Fresh vegetables, baked goods and preserves grown and prepared at the hands of a Hutterite colony are drawing crowds in Black Diamond and Turner Valley every Saturday.
The Riverbend Colony near Mossleigh is hosting a weekly market, selling a wide selection of food at the Dr. Lander Memorial Swimming Pool parking lot in Turner Valley from 7:30 a.m. to 11:30 a.m. and the Black Diamond municipal office parking lot from noon to 4 p.m.
The market began June 20 and will run into September.
“For now we will try this and see how it works,” said Dennis Decker of the Riverbend Colony. “It’s a new market for us so we want to see how it goes. This year will determine what we do next year.”
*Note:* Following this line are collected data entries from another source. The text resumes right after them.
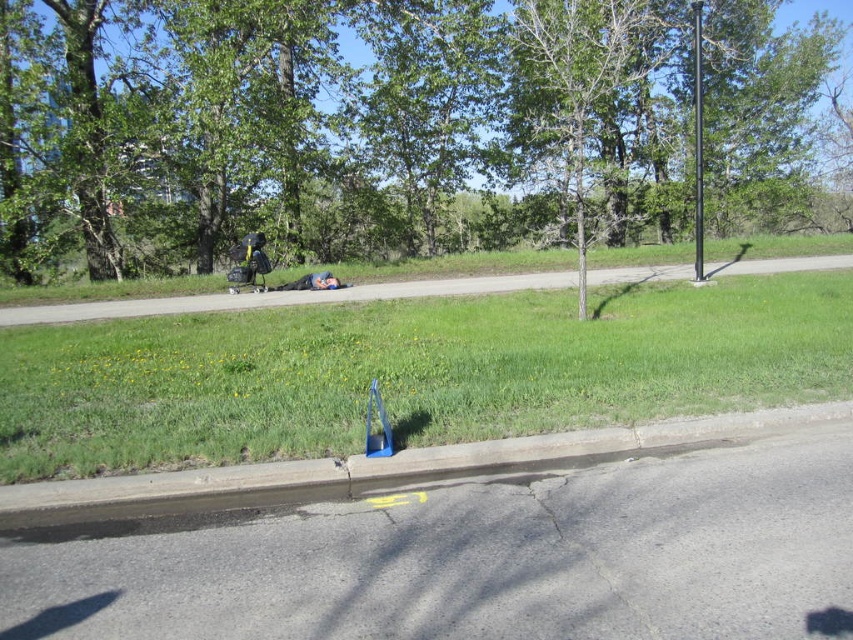
You are a delivery person who needs to place a package on the green grass at lower center. However, there is a blue plastic curb at lower left nearby. According to the scene, which object is located higher up from the ground level?

The green grass at lower center is positioned over the blue plastic curb at lower left, meaning the green grass is higher up from the ground level than the curb.

You are a pedestrian walking along the road and see the green leafy tree at upper center and the blue plastic curb at lower left. Which object is located higher in the image?

The green leafy tree at upper center is positioned over the blue plastic curb at lower left, so it is higher in the image.

You are a pedestrian walking along the pathway and see the green leafy tree at upper center and the black metal pole at center right. Which object is located above the other?

The green leafy tree at upper center is positioned over the black metal pole at center right, so the tree is above the pole.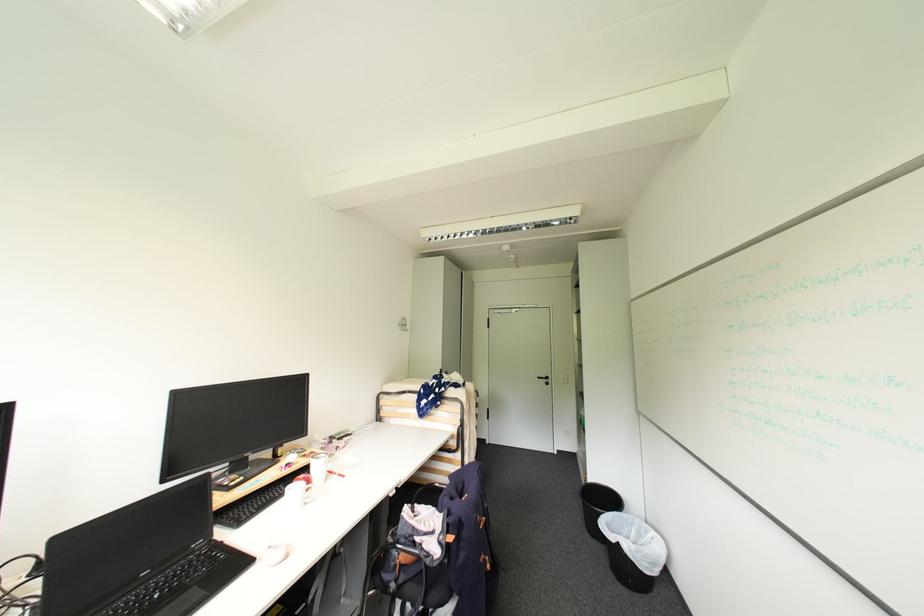
The width and height of the screenshot is (924, 616). Describe the element at coordinates (403, 323) in the screenshot. I see `a white wall hook` at that location.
The Riverbend Colony brought the market to Turner Valley for the first time, but it’s not the first time the colony has sold vegetables in town.
Decker said his grandfather used to go door to door selling vegetables in the Foothills community.
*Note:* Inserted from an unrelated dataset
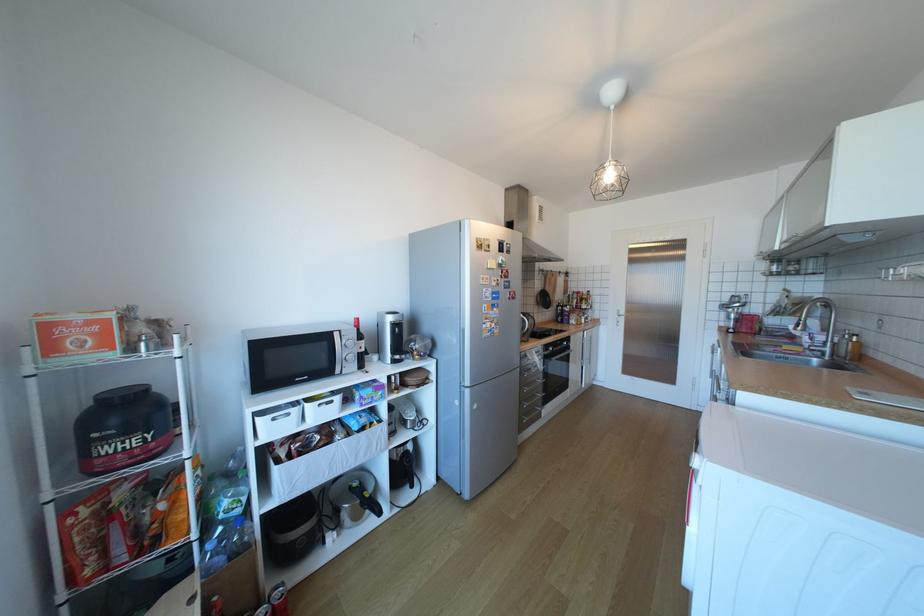
Where would you pull the refrigerator door handle? Please return your answer as a coordinate pair (x, y).

(463, 334)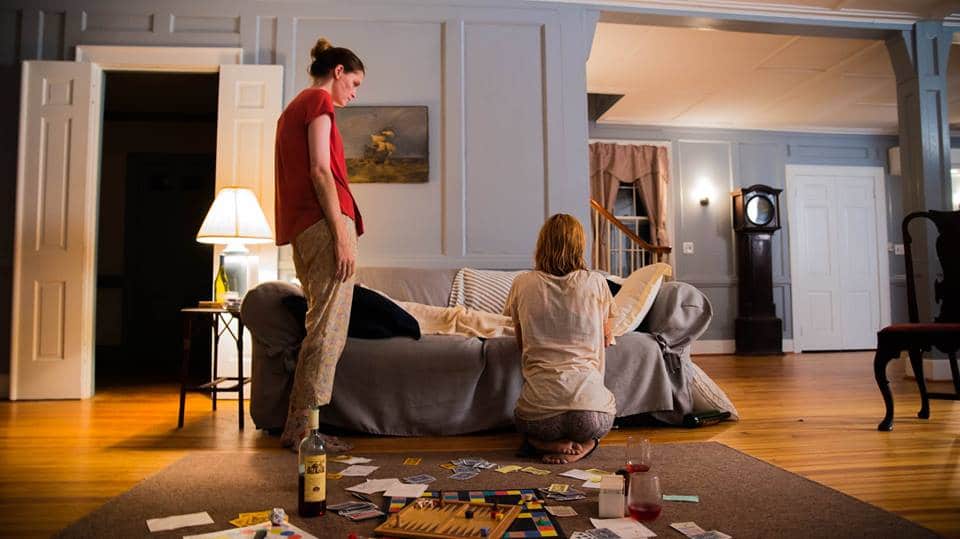
I want to click on pillow, so click(x=698, y=389).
“That was about 30 years ago,” he said.
Last spring, Decker called the town office in each community to get permission to host a market on Saturdays, and was given the green light.
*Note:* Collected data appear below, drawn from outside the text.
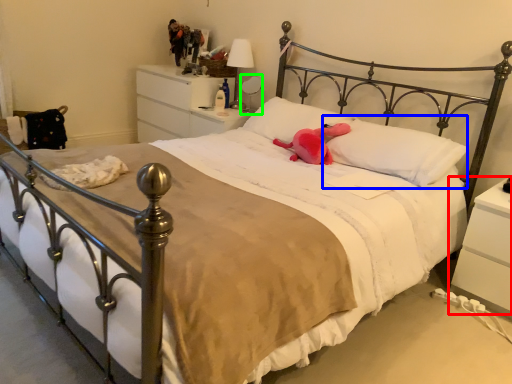
Question: Based on their relative distances, which object is farther from nightstand (highlighted by a red box)? Choose from pillow (highlighted by a blue box) and table lamp (highlighted by a green box).

Choices:
 (A) pillow
 (B) table lamp

Answer: (B)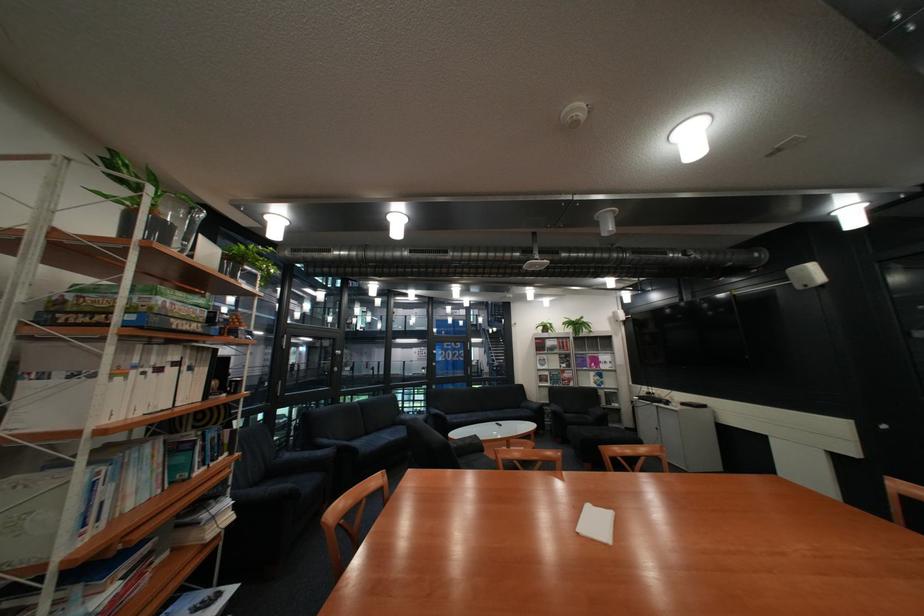
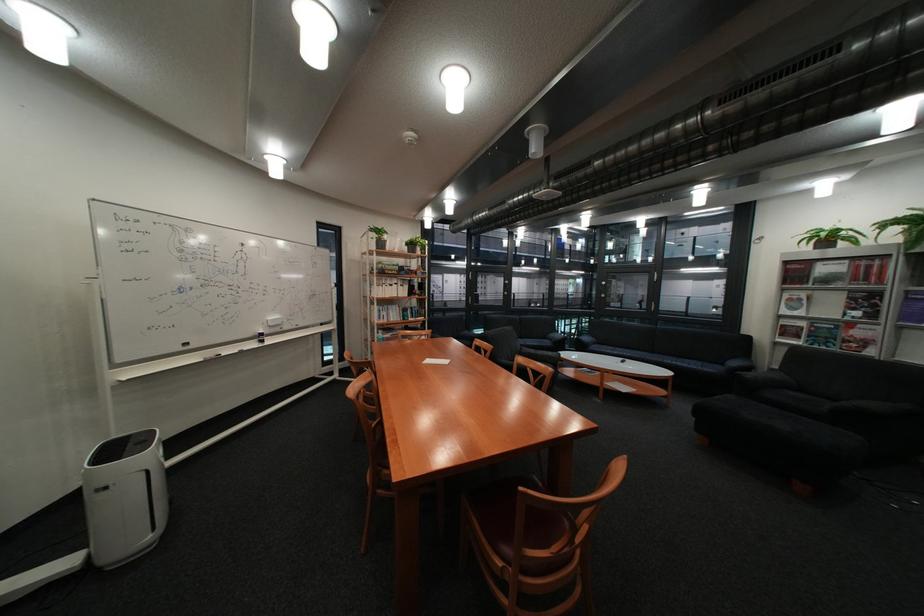
In the second image, find the point that corresponds to pixel 66 211 in the first image.

(383, 246)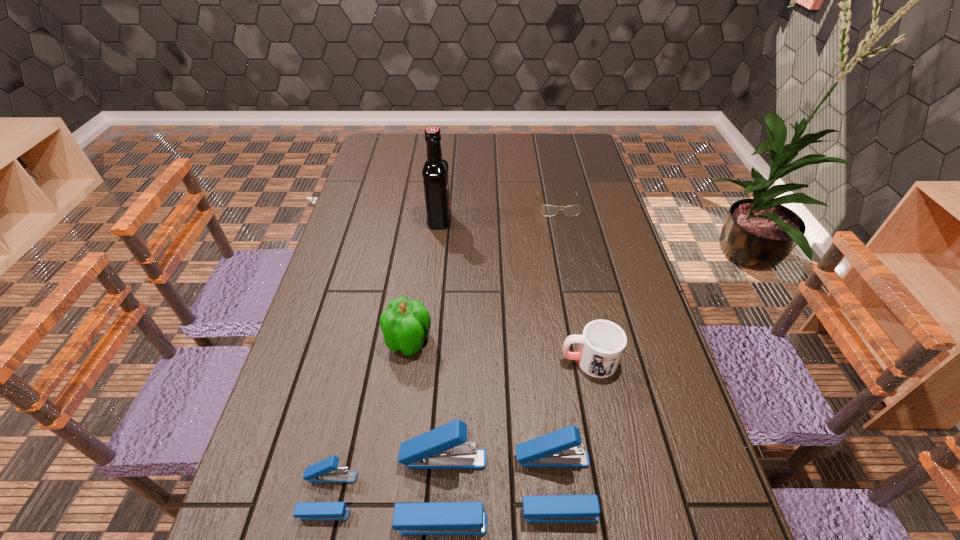
At what (x,y) coordinates should I click in order to perform the action: click on mug at the right edge. Please return your answer as a coordinate pair (x, y). This screenshot has height=540, width=960. Looking at the image, I should click on (602, 343).

This screenshot has width=960, height=540. Find the location of `object that is at the near left corner`. object that is at the near left corner is located at coordinates (325, 471).

Identify the location of vacant space at the far edge of the desktop. The height and width of the screenshot is (540, 960). (540, 134).

The height and width of the screenshot is (540, 960). In the image, there is a desktop. In order to click on blank space at the left edge in this screenshot , I will do `click(347, 387)`.

In the image, there is a desktop. Identify the location of vacant space at the far left corner. Image resolution: width=960 pixels, height=540 pixels. (388, 152).

The width and height of the screenshot is (960, 540). Identify the location of free space at the near left corner of the desktop. (278, 493).

The width and height of the screenshot is (960, 540). Identify the location of vacant space at the near right corner of the desktop. (698, 474).

Identify the location of free space between the shortest object and the second stapler from right to left. The width and height of the screenshot is (960, 540). tap(500, 348).

You are a GUI agent. You are given a task and a screenshot of the screen. Output one action in this format:
    pyautogui.click(x=<x>, y=<y>)
    Task: Click on the empty space that is in between the bell pepper and the tallest object
    This screenshot has height=540, width=960.
    Given the screenshot: What is the action you would take?
    pyautogui.click(x=424, y=281)

Identify the location of free space that is in between the second stapler from right to left and the shortest stapler. The height and width of the screenshot is (540, 960). (385, 493).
“I’ll be here every weekend and sometimes I will have different helpers,” he said.
On June 27, Decker has the help of Sarah Gross and seven-year-old Sheldon Decker.
“Our vegetables are always fresh,” said Gross, beaming with pride. “Every week we have something different.”
Decker said the vegetables are typically picked on Fridays.
The colony also hosts a market at the Speargrass Golf Course near Carseland on Wednesdays and on the colony property regularly, which attracts people from the Mossleigh area.
The June 27 selection includes pickled beans, sweet pickles, pizza sauce, honey, eggs, cinnamon buns, buttered buns, bread, spinach, kale, green onions and beets.
Other items shoppers can expect throughout the season include pies, cookies, salsa, peas, carrots and corn on the cob, said Gross.
Decker said members of the colony began planting their vegetables in early May, getting a head start on the season.
“We plant as early as we can and cover our vegetables to protect them from the frost,” he said.